There is a narrative line that runs through Wim Wenders’ latest documentary, that is decidedly a bit shaky. Selfish fathers, and abandoned sons–the “work” taking precedence above all. The story does come full circle, which is nice–it’s the getting there that seems a bit unexplored. But you know what? It doesn’t really matter. I don’t believe that “The Salt of the Earth” was superior enough to deserve the Oscar that it was nominated for, earlier this year, in the Best Documentary Feature category (all five, btw, have now been reviewed on the blog). However, it’s not only a damn strong film, but it contains the most harrowing and unforgettable photographs of any documentary I’ve witnessed in the last year. It’s powerful stuff, and not for the weak of heart. Mr. Wenders has delivered a powerful chronicle, of how humans treat humans. And disregard them too.
Sebastiao Salgado is a world-renowned photographer, who has been snapping some of the most beautiful, as well as some of the most horrifying, photos you will ever witness. Multiple Oscar-nominated director Wim Wenders, embarks on a world-spanning journey with Salgado, and documents both the breathtaking and the unthinkable, throughout his rewarding, and life-changing, odyssey. Also along for the jaunt, co-director Juliano Ribeiro Salgado, the photographer’s now-adult son.
You really should see “The Salt of the Earth, if only for the fact that it will make most of us appreciate, the relatively “conflict-free” lives we lead. You will experience some glorious shots of nature-carved landscapes, animals in the wild, and peoples that barely have any contact with the “civilized” world.
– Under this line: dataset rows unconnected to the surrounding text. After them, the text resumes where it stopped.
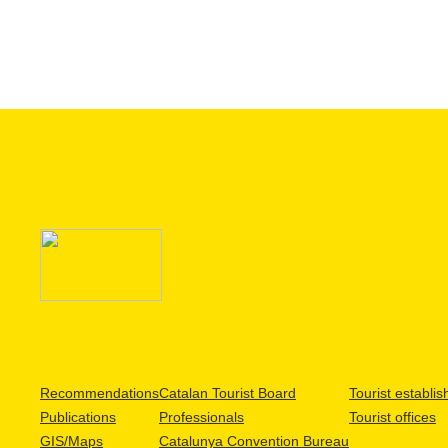
Recommendations
Catalan Tourist Board
Tourist establi
Publications
Professionals
Tourist offices
GIS/Maps
Catalunya Convention Bureau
But you will also view glimpses of the worst crimes of humanity. Starving, sick, and dying children, men being forced into slave labor, and body-and-soul breaking exoduses of families, brought on by religious and political conflict. It was rather easy for all the aforementioned familial drama to get “lost” in this, but enough of it is maintained to produce the desired effect. But the pictures Salgado takes, are what you’ll never be able to get out of your head. The desire to turn away will be great. Don’t do it. As much as I hate to use the ‘I’ word, Mr. Wenders work is of great importance. This film must be seen.